» 掲載本文
####

大島でこんなことを考えたのだ

 先日、伊豆大島に旅行に行ってきた。竹芝桟橋からジェット船で1時間半ほどで着く。近い!
 広い空と青い海に囲まれた美しい島。大島。
 火山島なので農地は少ないけど、美味い魚には事欠かない。人懐こい人が多くて、人と話すのが楽しい。開放的な家々には鍵もかかっていなかったりする。よそ者の目から見れば、うらやましいくらいの恵まれた環境...。しかし。
 大きな産業もなく、観光業においても立ち遅れたこの島には、驚くほど、活気がなかった。シーズンオフだったこともあるが、それにしても人が少ないこと...。広い舗道は殆ど誰も歩いてないし、開いている店さえも少ない。
 島の人に聞くと、この島は「リゾート開発」に失敗したから、まず若い人が旅行に来ないのだという。人を呼べる豪奢なホテルや、おしゃれな遊びのスポットがないからだそうだ。勤め先が無いから、ほとんどの若者は高校を卒業すると島を出て行ってしまうらしい。島人口も、すでに1万人を割っているという。

####

» 練習課題
1. 次の(a)〜(c)の記述が大島についての文章の内容と合致するかどうかを判断し、それぞれ「はい」または「いいえ」で答えてください。判断の根拠となる本文の語句もそのまま引用してください。
(a) 竹芝桟橋からジェット船でおよそ1時間半で大島に着く。
(b) 大島には農地が多い。
(c) 大島の人口は1万人を超えている。
2. 大島についての文章に基づき、次の問いに答えてください。
(a) 島の人によれば、若い人が旅行に来ないのはなぜですか。
(b) ほとんどの若者は、どの時点で島を出て行ってしまうとされていますか。
(c) 筆者が訪れた時期は、どのような時期でしたか。
3. 大島についての文章を、最後の文の後から書き継いでください。
この後に続く行は、上記の文章とは別個の資料です。

» 抜粋データ

####

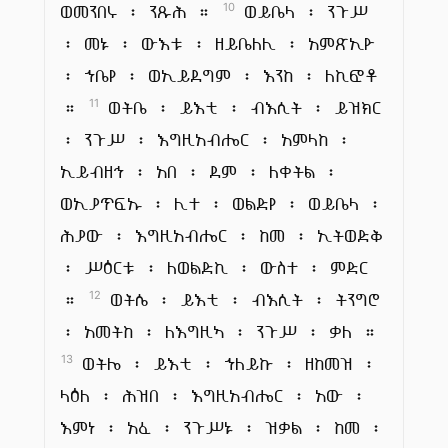
ወመንበሩ ፡ ንጹሕ ።
ወይቤላ ፡ ንጉሥ
10
፡ መኑ ፡ ውእቱ ፡ ዘይቤለሊ ፡ አምጽኢዮ
፡ ኀቤየ ፡ ወኢይደግም ፡ እንከ ፡ ለኪፎቶ
።
ወትቤ ፡ ይእቲ ፡ ብእሲት ፡ ይዝክር
11
፡ ንጉሥ ፡ እግዚአብሔር ፡ አምላከ ፡
ኢይብዘኅ ፡ አበ ፡ ደም ፡ ለቀትል ፡
ወኢያጥፍኡ ፡ ሊተ ፡ ወልድየ ፡ ወይቤላ ፡
ሕያው ፡ እግዚአብሔር ፡ ከመ ፡ ኢትወድቅ
፡ ሥዕርቱ ፡ ለወልድኪ ፡ ውስተ ፡ ምድር
።
ወትሴ ፡ ይእቲ ፡ ብእሲት ፡ ትንግሮ
12
፡ አመትከ ፡ ለእግዚኣ ፡ ንጉሥ ፡ ቃለ ።
ወትሌ ፡ ይእቲ ፡ ኀለይኩ ፡ ዘከመዝ ፡
13
ላዕለ ፡ ሕዝበ ፡ እግዚአብሔር ፡ አው ፡
እምነ ፡ አፈ ፡ ንጉሥኑ ፡ ዝቃል ፡ ከመ ፡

####

» 想定解答
1.
(a) はい。「竹芝桟橋からジェット船で1時間半ほどで着く。」
(b) いいえ。「火山島なので農地は少ないけど」
(c) いいえ。「島人口も、すでに1万人を割っているという。」

2.
(a) 島が「リゾート開発」に失敗し、人を呼べる豪奢なホテルやおしゃれな遊びのスポットがないからです。
(b) 高校を卒業した時点です。
(c) シーズンオフでした。

3.
 そんな話を聞いていると、青い空と青い海が、なんだかとても息苦しく感じられてきた。島全体が、ため息で覆われているような気がしてきた。

もしも自分が自給自足の生活だけで満足できる人間であれば、大島はとても良い場所に思えただろう。美しく豊かな自然環境と穏やかな人々。喧騒から隔離された静かな環境。そこで自然のものを食べ、のんびりと暮らす。お互いに必要なもの、余ったものを交換しあいながら、共生していく暮らし。
 しかし、もはやこの日本というシステムはそれを許さなくなってしまっている。介護も医療もお金で買うものになりつつある。民営化された郵便局では、採算の合わないサービスはやがて切り捨てられるだろう。そう、島民の夜の楽しみが今やほとんど「テレビ」になってしまっているのと同じように、都会生活のために用意された仕組みが、本来は豊かなこの島を蝕んでいる。この先、島全体で何とか「外貨」を稼ぐ方法を見つけ出していかない限り、生き残ることさえままならず、ジリ貧は免れない。
 こんな平和な島でさえ、人が生きていくための最後の命綱がいつの間にか「人の絆」や「思いやり」から、「お金」に取って変わってしまっているような気がして、寂しかった。(そんな方向性を極端な形で推し進めたのが、コイズミ政権だったように思う。)
 広い空と青い海をのんびり眺めながらそんなことを考えた。